Task brief ->
Turn every line of text in the items below into a numbered list, one line per entry, and skip any blank lines.

Listed records ->
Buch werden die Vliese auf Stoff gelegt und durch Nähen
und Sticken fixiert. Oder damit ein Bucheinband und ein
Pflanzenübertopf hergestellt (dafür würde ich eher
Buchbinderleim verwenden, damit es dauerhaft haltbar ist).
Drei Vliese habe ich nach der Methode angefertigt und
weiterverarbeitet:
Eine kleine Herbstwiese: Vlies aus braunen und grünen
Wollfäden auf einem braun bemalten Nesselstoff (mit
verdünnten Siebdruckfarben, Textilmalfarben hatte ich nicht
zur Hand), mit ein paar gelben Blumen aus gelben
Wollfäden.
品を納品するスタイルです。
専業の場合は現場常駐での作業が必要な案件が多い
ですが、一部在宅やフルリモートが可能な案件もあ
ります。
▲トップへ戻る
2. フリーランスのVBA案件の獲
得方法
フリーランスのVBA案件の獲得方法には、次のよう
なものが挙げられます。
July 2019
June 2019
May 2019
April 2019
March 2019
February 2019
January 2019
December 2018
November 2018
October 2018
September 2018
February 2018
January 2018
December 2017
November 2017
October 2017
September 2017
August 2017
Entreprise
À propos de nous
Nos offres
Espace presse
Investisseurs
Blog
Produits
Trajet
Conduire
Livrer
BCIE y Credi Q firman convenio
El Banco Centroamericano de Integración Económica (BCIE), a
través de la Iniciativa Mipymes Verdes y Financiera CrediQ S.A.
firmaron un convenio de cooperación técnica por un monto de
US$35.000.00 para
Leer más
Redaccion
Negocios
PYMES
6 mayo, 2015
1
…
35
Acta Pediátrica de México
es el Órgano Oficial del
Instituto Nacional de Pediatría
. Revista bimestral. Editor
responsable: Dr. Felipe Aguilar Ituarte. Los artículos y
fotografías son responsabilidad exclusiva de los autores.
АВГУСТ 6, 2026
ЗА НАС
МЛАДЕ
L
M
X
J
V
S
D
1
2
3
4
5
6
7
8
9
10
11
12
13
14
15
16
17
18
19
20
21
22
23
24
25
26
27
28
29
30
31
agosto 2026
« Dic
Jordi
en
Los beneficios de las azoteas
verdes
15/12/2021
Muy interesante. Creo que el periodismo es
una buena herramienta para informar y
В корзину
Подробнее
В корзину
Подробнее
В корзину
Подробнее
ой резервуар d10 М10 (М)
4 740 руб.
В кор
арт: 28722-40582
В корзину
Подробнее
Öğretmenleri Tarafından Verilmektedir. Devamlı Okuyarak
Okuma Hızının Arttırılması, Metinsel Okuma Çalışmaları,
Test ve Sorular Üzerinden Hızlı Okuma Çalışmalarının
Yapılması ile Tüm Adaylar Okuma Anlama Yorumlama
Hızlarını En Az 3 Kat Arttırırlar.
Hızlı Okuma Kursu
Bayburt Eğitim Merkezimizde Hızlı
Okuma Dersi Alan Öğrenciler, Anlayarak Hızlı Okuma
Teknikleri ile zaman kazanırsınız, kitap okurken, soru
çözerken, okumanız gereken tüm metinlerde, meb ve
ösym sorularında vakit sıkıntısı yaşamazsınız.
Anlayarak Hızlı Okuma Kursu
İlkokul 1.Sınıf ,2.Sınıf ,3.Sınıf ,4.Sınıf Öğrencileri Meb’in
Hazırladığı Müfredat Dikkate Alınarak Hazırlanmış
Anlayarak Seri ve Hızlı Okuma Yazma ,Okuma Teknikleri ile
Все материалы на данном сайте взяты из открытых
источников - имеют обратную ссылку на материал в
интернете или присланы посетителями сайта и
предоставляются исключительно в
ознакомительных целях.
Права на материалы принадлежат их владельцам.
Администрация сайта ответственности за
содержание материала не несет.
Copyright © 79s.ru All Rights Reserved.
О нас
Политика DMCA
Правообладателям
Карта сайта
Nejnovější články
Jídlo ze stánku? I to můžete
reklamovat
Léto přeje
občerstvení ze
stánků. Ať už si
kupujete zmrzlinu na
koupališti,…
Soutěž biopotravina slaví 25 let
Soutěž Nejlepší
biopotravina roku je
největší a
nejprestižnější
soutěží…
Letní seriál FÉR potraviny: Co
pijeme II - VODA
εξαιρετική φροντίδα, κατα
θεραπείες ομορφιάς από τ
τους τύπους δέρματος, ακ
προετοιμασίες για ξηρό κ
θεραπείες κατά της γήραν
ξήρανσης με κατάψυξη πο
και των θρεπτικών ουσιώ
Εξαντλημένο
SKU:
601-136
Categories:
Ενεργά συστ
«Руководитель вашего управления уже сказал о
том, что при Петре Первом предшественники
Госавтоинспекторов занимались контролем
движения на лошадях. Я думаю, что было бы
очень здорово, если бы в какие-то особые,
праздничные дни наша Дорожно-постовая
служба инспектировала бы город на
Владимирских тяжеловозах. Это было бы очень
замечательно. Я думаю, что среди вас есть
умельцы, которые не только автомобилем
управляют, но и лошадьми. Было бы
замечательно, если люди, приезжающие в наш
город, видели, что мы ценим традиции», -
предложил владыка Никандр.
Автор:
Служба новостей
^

Answer to this task ->
1. Buch werden die Vliese auf Stoff gelegt und durch Nähen
2. und Sticken fixiert. Oder damit ein Bucheinband und ein
3. Pflanzenübertopf hergestellt (dafür würde ich eher
4. Buchbinderleim verwenden, damit es dauerhaft haltbar ist).
5. Drei Vliese habe ich nach der Methode angefertigt und
6. weiterverarbeitet:
7. Eine kleine Herbstwiese: Vlies aus braunen und grünen
8. Wollfäden auf einem braun bemalten Nesselstoff (mit
9. verdünnten Siebdruckfarben, Textilmalfarben hatte ich nicht
10. zur Hand), mit ein paar gelben Blumen aus gelben
11. Wollfäden.
12. 品を納品するスタイルです。
13. 専業の場合は現場常駐での作業が必要な案件が多い
14. ですが、一部在宅やフルリモートが可能な案件もあ
15. ります。
16. ▲トップへ戻る
17. 2. フリーランスのVBA案件の獲
18. 得方法
19. フリーランスのVBA案件の獲得方法には、次のよう
20. なものが挙げられます。
21. July 2019
22. June 2019
23. May 2019
24. April 2019
25. March 2019
26. February 2019
27. January 2019
28. December 2018
29. November 2018
30. October 2018
31. September 2018
32. February 2018
33. January 2018
34. December 2017
35. November 2017
36. October 2017
37. September 2017
38. August 2017
39. Entreprise
40. À propos de nous
41. Nos offres
42. Espace presse
43. Investisseurs
44. Blog
45. Produits
46. Trajet
47. Conduire
48. Livrer
49. BCIE y Credi Q firman convenio
50. El Banco Centroamericano de Integración Económica (BCIE), a
51. través de la Iniciativa Mipymes Verdes y Financiera CrediQ S.A.
52. firmaron un convenio de cooperación técnica por un monto de
53. US$35.000.00 para
54. Leer más
55. Redaccion
56. Negocios
57. PYMES
58. 6 mayo, 2015
59. 1
60. …
61. 35
62. Acta Pediátrica de México
63. es el Órgano Oficial del
64. Instituto Nacional de Pediatría
65. . Revista bimestral. Editor
66. responsable: Dr. Felipe Aguilar Ituarte. Los artículos y
67. fotografías son responsabilidad exclusiva de los autores.
68. АВГУСТ 6, 2026
69. ЗА НАС
70. МЛАДЕ
71. L
72. M
73. X
74. J
75. V
76. S
77. D
78. 1
79. 2
80. 3
81. 4
82. 5
83. 6
84. 7
85. 8
86. 9
87. 10
88. 11
89. 12
90. 13
91. 14
92. 15
93. 16
94. 17
95. 18
96. 19
97. 20
98. 21
99. 22
100. 23
101. 24
102. 25
103. 26
104. 27
105. 28
106. 29
107. 30
108. 31
109. agosto 2026
110. « Dic
111. Jordi
112. en
113. Los beneficios de las azoteas
114. verdes
115. 15/12/2021
116. Muy interesante. Creo que el periodismo es
117. una buena herramienta para informar y
118. В корзину
119. Подробнее
120. В корзину
121. Подробнее
122. В корзину
123. Подробнее
124. ой резервуар d10 М10 (М)
125. 4 740 руб.
126. В кор
127. арт: 28722-40582
128. В корзину
129. Подробнее
130. Öğretmenleri Tarafından Verilmektedir. Devamlı Okuyarak
131. Okuma Hızının Arttırılması, Metinsel Okuma Çalışmaları,
132. Test ve Sorular Üzerinden Hızlı Okuma Çalışmalarının
133. Yapılması ile Tüm Adaylar Okuma Anlama Yorumlama
134. Hızlarını En Az 3 Kat Arttırırlar.
135. Hızlı Okuma Kursu
136. Bayburt Eğitim Merkezimizde Hızlı
137. Okuma Dersi Alan Öğrenciler, Anlayarak Hızlı Okuma
138. Teknikleri ile zaman kazanırsınız, kitap okurken, soru
139. çözerken, okumanız gereken tüm metinlerde, meb ve
140. ösym sorularında vakit sıkıntısı yaşamazsınız.
141. Anlayarak Hızlı Okuma Kursu
142. İlkokul 1.Sınıf ,2.Sınıf ,3.Sınıf ,4.Sınıf Öğrencileri Meb’in
143. Hazırladığı Müfredat Dikkate Alınarak Hazırlanmış
144. Anlayarak Seri ve Hızlı Okuma Yazma ,Okuma Teknikleri ile
145. Все материалы на данном сайте взяты из открытых
146. источников - имеют обратную ссылку на материал в
147. интернете или присланы посетителями сайта и
148. предоставляются исключительно в
149. ознакомительных целях.
150. Права на материалы принадлежат их владельцам.
151. Администрация сайта ответственности за
152. содержание материала не несет.
153. Copyright © 79s.ru All Rights Reserved.
154. О нас
155. Политика DMCA
156. Правообладателям
157. Карта сайта
158. Nejnovější články
159. Jídlo ze stánku? I to můžete
160. reklamovat
161. Léto přeje
162. občerstvení ze
163. stánků. Ať už si
164. kupujete zmrzlinu na
165. koupališti,…
166. Soutěž biopotravina slaví 25 let
167. Soutěž Nejlepší
168. biopotravina roku je
169. největší a
170. nejprestižnější
171. soutěží…
172. Letní seriál FÉR potraviny: Co
173. pijeme II - VODA
174. εξαιρετική φροντίδα, κατα
175. θεραπείες ομορφιάς από τ
176. τους τύπους δέρματος, ακ
177. προετοιμασίες για ξηρό κ
178. θεραπείες κατά της γήραν
179. ξήρανσης με κατάψυξη πο
180. και των θρεπτικών ουσιώ
181. Εξαντλημένο
182. SKU:
183. 601-136
184. Categories:
185. Ενεργά συστ
186. «Руководитель вашего управления уже сказал о
187. том, что при Петре Первом предшественники
188. Госавтоинспекторов занимались контролем
189. движения на лошадях. Я думаю, что было бы
190. очень здорово, если бы в какие-то особые,
191. праздничные дни наша Дорожно-постовая
192. служба инспектировала бы город на
193. Владимирских тяжеловозах. Это было бы очень
194. замечательно. Я думаю, что среди вас есть
195. умельцы, которые не только автомобилем
196. управляют, но и лошадьми. Было бы
197. замечательно, если люди, приезжающие в наш
198. город, видели, что мы ценим традиции», -
199. предложил владыка Никандр.
200. Автор:
201. Служба новостей
202. ^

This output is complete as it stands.